From a biological point of view, however, it is very difficult to discuss the data while keeping two regions. My idea is, therefore, to do an in silico PCR for the V4 and use the data of the counts of both.
The idea is to sum the V4 counts obtained for each sample starting from the assumption that the two observations are independent and therefore the result would be a representative proportion of the counts.

Do you think it makes sense? is there a batch effect that I’m not considering?

thank you so much for the possible suggestions and I hope you are all well :hugs: :hugs:

Hello Anna,

Using qPCR to normalize amplicons is a good idea. I’ve heard this suggested before, but I don’t know of a methods paper on this. If you choose to try this method, I would love to see the paper.

One possible way to combine these regions together in a single feature table is to perform closed-reference OTU clustering. While it does have limitations, it’s definitely the easiest and simplest way to proceed.

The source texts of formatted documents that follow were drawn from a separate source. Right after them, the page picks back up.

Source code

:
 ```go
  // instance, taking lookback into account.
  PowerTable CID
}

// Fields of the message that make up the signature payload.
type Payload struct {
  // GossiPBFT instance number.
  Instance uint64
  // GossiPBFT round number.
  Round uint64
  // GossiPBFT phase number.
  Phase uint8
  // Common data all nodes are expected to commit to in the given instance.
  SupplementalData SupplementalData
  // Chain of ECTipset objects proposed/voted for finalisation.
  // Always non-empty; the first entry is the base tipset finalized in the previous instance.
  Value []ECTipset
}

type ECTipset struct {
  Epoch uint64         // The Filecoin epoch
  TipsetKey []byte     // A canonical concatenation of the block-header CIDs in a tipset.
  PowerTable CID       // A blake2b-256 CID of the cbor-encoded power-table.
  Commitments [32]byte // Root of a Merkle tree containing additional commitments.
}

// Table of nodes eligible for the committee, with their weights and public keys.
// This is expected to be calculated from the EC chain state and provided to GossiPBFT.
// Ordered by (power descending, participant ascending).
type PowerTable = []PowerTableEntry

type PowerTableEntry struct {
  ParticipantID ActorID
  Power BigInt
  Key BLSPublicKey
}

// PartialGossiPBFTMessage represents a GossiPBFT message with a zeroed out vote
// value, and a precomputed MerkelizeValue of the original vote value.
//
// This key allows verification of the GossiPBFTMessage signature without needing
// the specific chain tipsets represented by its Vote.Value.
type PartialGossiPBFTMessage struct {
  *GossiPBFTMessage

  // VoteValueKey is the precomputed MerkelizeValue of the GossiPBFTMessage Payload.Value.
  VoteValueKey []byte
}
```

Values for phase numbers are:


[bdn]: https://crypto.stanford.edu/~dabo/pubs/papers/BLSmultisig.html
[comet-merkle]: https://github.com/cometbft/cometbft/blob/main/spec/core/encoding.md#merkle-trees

Might be worth trying!
https://docs.qiime2.org/2020.2/plugins/available/vsearch/cluster-features-closed-reference/

Colin

P.S. In this post, Lauren is also trying to analyze data from multiple regions at once. It’s different regions sequenced, but it’s the same underlying problem and could have the same solution.

2 Likes

Hi Colin, thank you for your suggestions!

That's a great suggestion and I will turn the advice to those who commissioned me the analyses. Unfortunately, in this case, I am only the data analyst.

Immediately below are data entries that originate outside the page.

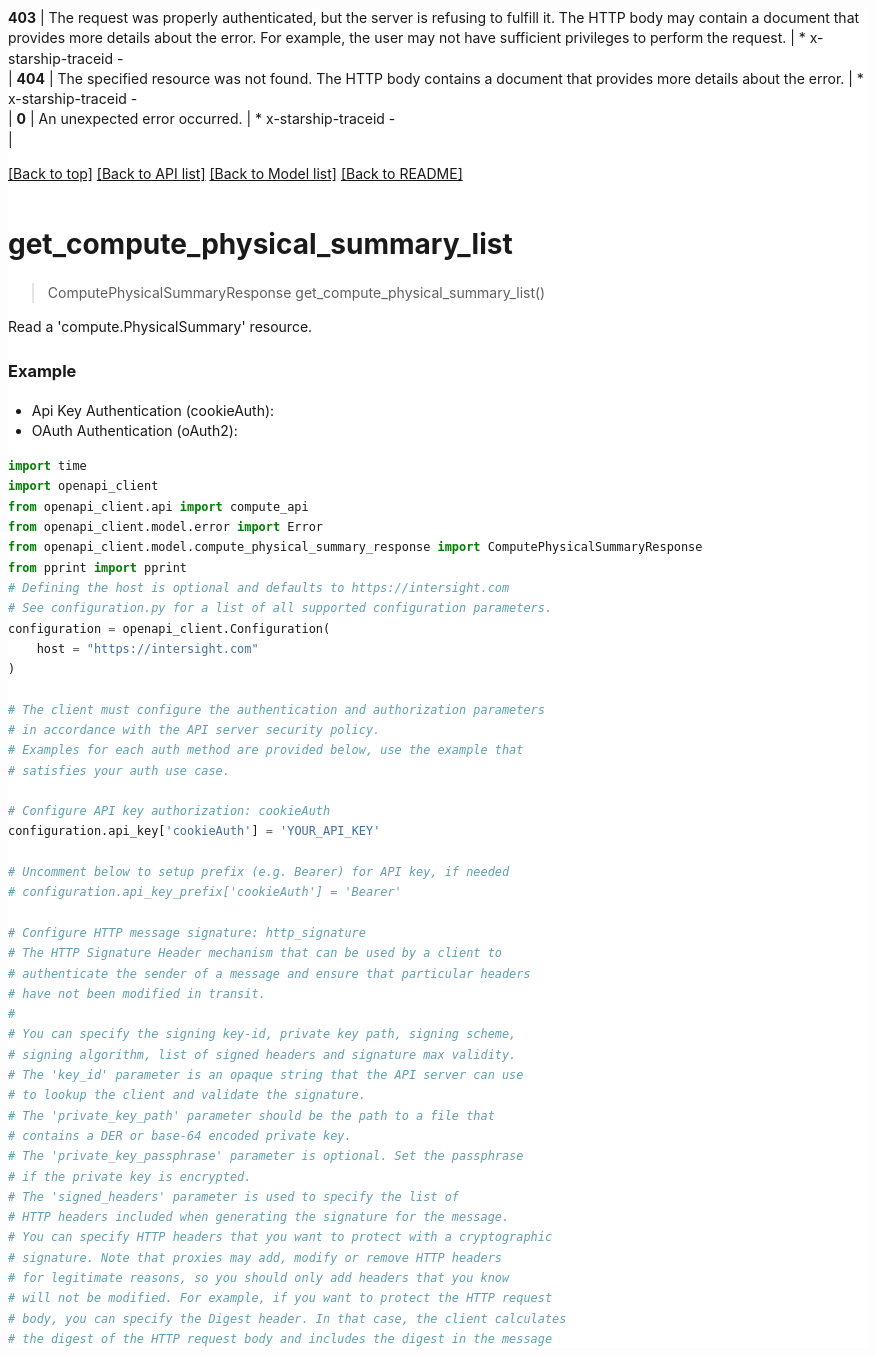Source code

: **403** | The request was properly authenticated, but the server is refusing to fulfill it. The HTTP body may contain a document that provides more details about the error. For example, the user may not have sufficient privileges to perform the request. |  * x-starship-traceid -  <br>  |
**404** | The specified resource was not found. The HTTP body contains a document that provides more details about the error. |  * x-starship-traceid -  <br>  |
**0** | An unexpected error occurred. |  * x-starship-traceid -  <br>  |

[[Back to top]](#) [[Back to API list]](../README.md#documentation-for-api-endpoints) [[Back to Model list]](../README.md#documentation-for-models) [[Back to README]](../README.md)

# **get_compute_physical_summary_list**
> ComputePhysicalSummaryResponse get_compute_physical_summary_list()

Read a 'compute.PhysicalSummary' resource.

### Example

* Api Key Authentication (cookieAuth):
* OAuth Authentication (oAuth2):
```python
import time
import openapi_client
from openapi_client.api import compute_api
from openapi_client.model.error import Error
from openapi_client.model.compute_physical_summary_response import ComputePhysicalSummaryResponse
from pprint import pprint
# Defining the host is optional and defaults to https://intersight.com
# See configuration.py for a list of all supported configuration parameters.
configuration = openapi_client.Configuration(
    host = "https://intersight.com"
)

# The client must configure the authentication and authorization parameters
# in accordance with the API server security policy.
# Examples for each auth method are provided below, use the example that
# satisfies your auth use case.

# Configure API key authorization: cookieAuth
configuration.api_key['cookieAuth'] = 'YOUR_API_KEY'

# Uncomment below to setup prefix (e.g. Bearer) for API key, if needed
# configuration.api_key_prefix['cookieAuth'] = 'Bearer'

# Configure HTTP message signature: http_signature
# The HTTP Signature Header mechanism that can be used by a client to
# authenticate the sender of a message and ensure that particular headers
# have not been modified in transit.
#
# You can specify the signing key-id, private key path, signing scheme,
# signing algorithm, list of signed headers and signature max validity.
# The 'key_id' parameter is an opaque string that the API server can use
# to lookup the client and validate the signature.
# The 'private_key_path' parameter should be the path to a file that
# contains a DER or base-64 encoded private key.
# The 'private_key_passphrase' parameter is optional. Set the passphrase
# if the private key is encrypted.
# The 'signed_headers' parameter is used to specify the list of
# HTTP headers included when generating the signature for the message.
# You can specify HTTP headers that you want to protect with a cryptographic
# signature. Note that proxies may add, modify or remove HTTP headers
# for legitimate reasons, so you should only add headers that you know
# will not be modified. For example, if you want to protect the HTTP request
# body, you can specify the Digest header. In that case, the client calculates
# the digest of the HTTP request body and includes the digest in the message
```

Respect Lauren's post. My problem is not obtaining the fragments the post seems to focus on. I'm sorry, that came out wrong.

These are my steps method to obtain the V4 fragment from the two regions (v3v4-v4v5)

  • align all the reads (around 6 million) against 16S
  • trim at the two conservative blocks near to V4 (more or less where are designed the two standard Hiseq primers).
  • Therefore, as you also said I clustered the reads at 99% of similarity in order to avoid thousand of sequences that differ from 1 or 2 bp.

I got my table with my features that I was going to use for subsequent analyzes when the doubt arose….(tadannn... :thinking: :woman_facepalming:)

From literature and from what I have been able to see myself it is known that there is a bias of primers when different regions are amplified (and consequently during sequencing). This means that the probability of observing a sequence from a certain region is different if different primer pairs are used ... right?

So I was wondering if combining the counts of an observed region with two different probabilities can somehow alter the distribution of the counts of my reads and lead when I consider them for example in a lmer to wrong conclusions.

In my head the answer is "there should be no problems" but I'm not sure and I was looking for a comparison with the forum.

Thanks as always for all the work you do :slight_smile:

Right.

That post from Lauren starts with trying to figure out which regions they sequenced.
But then they find the regions :smile_cat: ...
and run into the same problem you have now :scream_cat:

That's exacly what happens. Some microbes get counted twice, and other not. And it's not clear how to normalize between these different regions.

I'm not sure what's the best way forward here. We talked about unifying these using a tree built with SEPP, but I'm not sure how well that worked for them.

Colin